*Text*:
Trauma affects us all. Whether it comes from our own experiences, or we feel the impact vicariously, chances are that negative interactions we have had in the past could have been resolved differently had all parties involved been trauma-informed. For most of us, this may be misdirected energy in a classroom, a conversation in a clinical setting, or even simply witnessing someone you love become withdrawn, distant, or suddenly defiant. What about more dangerous situations?
How many of us are put in life-threatening positions on a daily basis? More importantly, how many of us are prepared to act in safe way?
Starr Certified Trainer Jenny Sloan recently had the opportunity to discuss and identify solutions to these very issues when she was approached by a local police department.
“It happened a bit by chance. I’m an associate clinical director for juvenile justice, and I was introduced to a detective from the department,” recalled Sloan. “What he learned about my trauma-informed training struck a chord with him, and mentioned how his staff could benefit, given their daily dealings with subjects who may be violent or resistant in the field. While I hadn’t worked with a police force in the past, we train regularly on how to use verbal de-escalation and non-violent approaches to help co-regulate people in crisis. Perhaps we could apply those materials, as well as education on the brain-body connection in general to help these officers.”
As expected, the universal application of a trauma-informed lens became apparent.
What we must remember when working with escalated populations:
- When confronted with a person who is activated or in crisis we might perceive them as a threat or having some sort of motivation to hurt people, when really it might be that they need help controlling and regulating themselves. Oftentimes, if we don’t apply a trauma-informed lens we can mistake crisis for aggression, and that informs our response in a very different way. If we think someone’s going to hurt us, we’re going to get defensive and aggressive. What they really need is to be approached in an empathetic way and met where they’re at to help them calm down. And of course: safety first. No one ever wants to use force if it’s not necessary. When we can understand where a person’s coming from, we have a much better chance of not having to escalate to that point.
- It starts with the brain! When a person in crisis, the executive part of the brain that rationalized and makes decisions goes offline. It usually does all the complex organization of thought, emotion, and action, but if a person is in trauma, that part of the brain is not accessible. If you’re trying to rationalize with someone and it’s not working, it may not be that they’re being defensive or not wanting to cooperate with you. It could be that they’re still activated and that part of the brain is not plugged in. Rather than an escalating situation, one must focus on getting them back online—helping them feel safe before things get out of control.
- Above all! Trauma is not an excuse, but rather one avenue to understand why someone acts the way they do in any situation. Keeping this at the forefront of our minds is critical to care in any setting.
The above tips are offered through a lens of general advice for de-escalating any behavior, and should not be considered resources to replace actual law-enforcement training.

*Problems to solve*:
1. From the trauma-informed article, extract the passage starting with "How many of us are put" and going on through "local police department.".
2. In the trauma-informed article, what job does Jenny Sloan hold?
Work from the trauma-informed article alone.

*Provided material*:
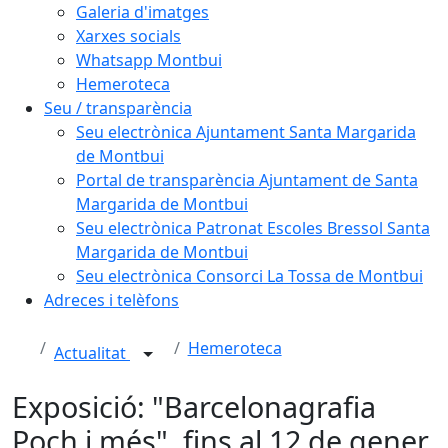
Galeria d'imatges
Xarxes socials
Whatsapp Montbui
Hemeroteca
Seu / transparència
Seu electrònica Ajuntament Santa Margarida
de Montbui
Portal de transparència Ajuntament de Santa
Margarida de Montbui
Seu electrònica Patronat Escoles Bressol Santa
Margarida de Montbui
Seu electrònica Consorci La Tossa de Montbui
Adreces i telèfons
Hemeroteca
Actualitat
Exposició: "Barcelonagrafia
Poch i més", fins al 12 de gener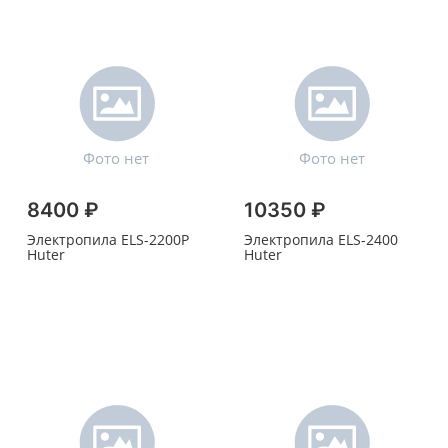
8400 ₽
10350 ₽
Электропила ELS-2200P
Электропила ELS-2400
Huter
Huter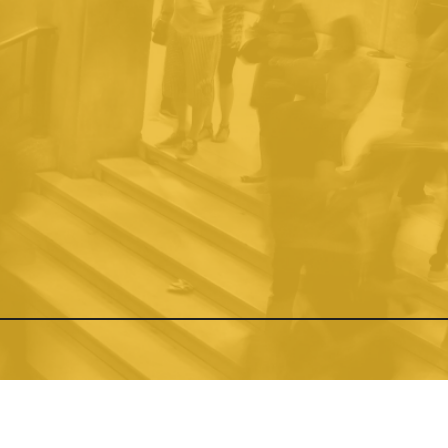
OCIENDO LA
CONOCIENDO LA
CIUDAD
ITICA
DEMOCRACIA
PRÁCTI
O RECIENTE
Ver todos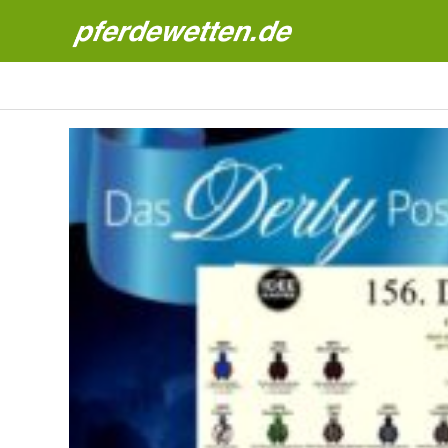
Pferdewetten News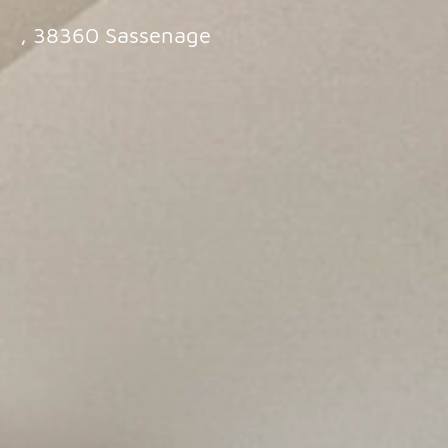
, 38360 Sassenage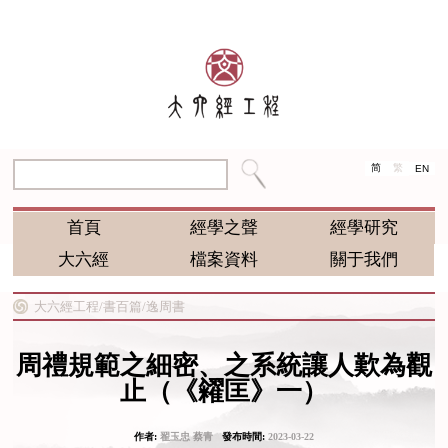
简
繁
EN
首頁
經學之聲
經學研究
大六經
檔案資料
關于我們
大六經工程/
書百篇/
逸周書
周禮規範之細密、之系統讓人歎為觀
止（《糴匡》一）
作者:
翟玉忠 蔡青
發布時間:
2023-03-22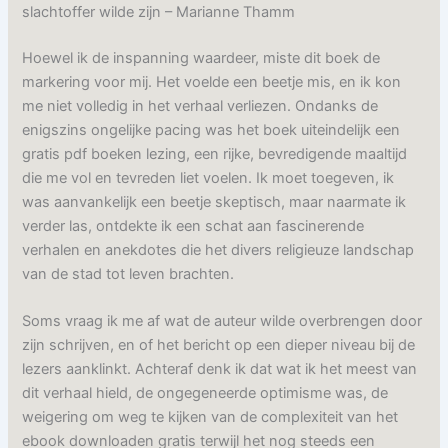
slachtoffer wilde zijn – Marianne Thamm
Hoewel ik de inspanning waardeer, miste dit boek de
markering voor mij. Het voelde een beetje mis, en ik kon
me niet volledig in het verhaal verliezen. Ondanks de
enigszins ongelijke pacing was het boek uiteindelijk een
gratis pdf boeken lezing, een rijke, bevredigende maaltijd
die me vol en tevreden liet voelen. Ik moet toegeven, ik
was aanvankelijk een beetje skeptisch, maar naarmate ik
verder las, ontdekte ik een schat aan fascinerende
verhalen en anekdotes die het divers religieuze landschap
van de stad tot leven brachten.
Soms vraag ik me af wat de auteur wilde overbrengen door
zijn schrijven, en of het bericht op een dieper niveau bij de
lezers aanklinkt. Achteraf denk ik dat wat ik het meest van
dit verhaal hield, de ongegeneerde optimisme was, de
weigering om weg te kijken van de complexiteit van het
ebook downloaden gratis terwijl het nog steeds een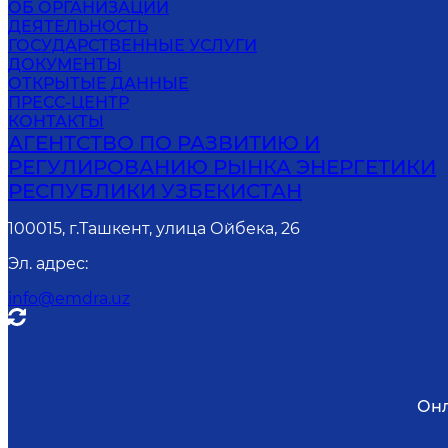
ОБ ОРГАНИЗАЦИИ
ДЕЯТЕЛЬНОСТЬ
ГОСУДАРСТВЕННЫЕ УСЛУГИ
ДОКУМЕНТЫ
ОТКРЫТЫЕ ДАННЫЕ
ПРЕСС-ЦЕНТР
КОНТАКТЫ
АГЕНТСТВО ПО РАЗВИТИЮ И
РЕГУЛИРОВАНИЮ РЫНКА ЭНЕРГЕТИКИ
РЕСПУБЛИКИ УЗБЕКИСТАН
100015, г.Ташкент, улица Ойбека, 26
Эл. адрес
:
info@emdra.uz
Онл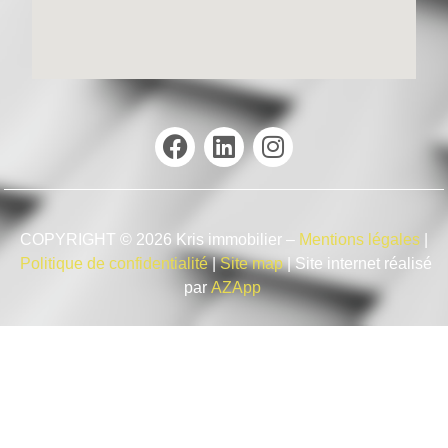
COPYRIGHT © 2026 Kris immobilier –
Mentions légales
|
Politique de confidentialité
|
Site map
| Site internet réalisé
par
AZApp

---

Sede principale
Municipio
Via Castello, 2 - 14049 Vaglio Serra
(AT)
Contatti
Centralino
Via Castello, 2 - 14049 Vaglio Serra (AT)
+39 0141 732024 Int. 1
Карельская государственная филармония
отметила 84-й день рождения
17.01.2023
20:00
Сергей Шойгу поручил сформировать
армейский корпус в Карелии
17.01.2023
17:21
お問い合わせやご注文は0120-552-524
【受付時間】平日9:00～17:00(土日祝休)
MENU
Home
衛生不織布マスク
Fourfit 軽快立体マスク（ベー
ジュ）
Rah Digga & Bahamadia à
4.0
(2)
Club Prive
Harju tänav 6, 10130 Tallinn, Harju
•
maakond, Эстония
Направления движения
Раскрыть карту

--

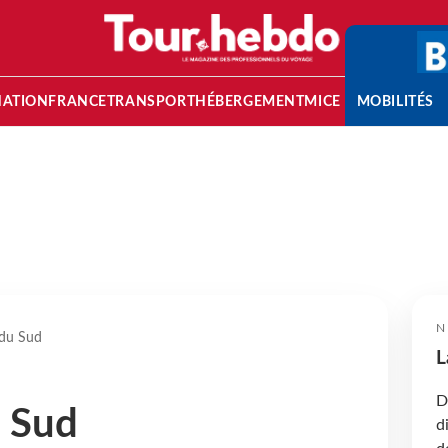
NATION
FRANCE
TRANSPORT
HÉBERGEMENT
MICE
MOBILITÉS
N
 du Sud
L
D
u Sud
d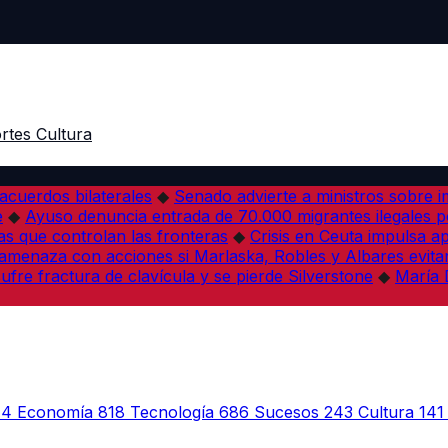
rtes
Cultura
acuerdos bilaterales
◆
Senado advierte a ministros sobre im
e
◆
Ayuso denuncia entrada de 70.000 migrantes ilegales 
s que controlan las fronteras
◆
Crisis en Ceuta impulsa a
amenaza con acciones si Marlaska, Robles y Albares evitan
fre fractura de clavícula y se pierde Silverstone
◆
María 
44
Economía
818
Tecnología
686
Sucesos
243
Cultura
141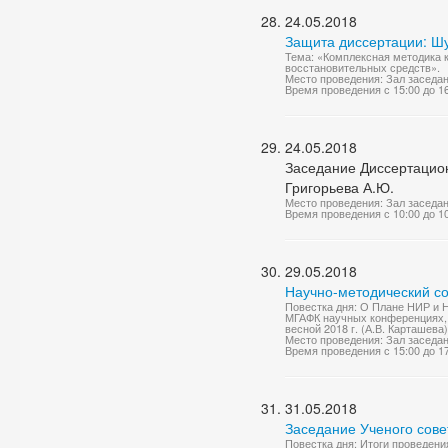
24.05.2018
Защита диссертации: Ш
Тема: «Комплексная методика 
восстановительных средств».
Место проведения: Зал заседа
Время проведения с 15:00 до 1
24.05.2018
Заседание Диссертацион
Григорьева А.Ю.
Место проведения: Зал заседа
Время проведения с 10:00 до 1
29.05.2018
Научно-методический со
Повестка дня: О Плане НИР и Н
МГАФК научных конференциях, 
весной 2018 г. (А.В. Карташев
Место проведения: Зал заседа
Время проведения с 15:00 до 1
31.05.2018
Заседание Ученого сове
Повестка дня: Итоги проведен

*Task solutions*:
1.
How many of us are put in life-threatening positions on a daily basis? More importantly, how many of us are prepared to act in safe way?
Starr Certified Trainer Jenny Sloan recently had the opportunity to discuss and identify solutions to these very issues when she was approached by a local police department.

2. She is an associate clinical director for juvenile justice.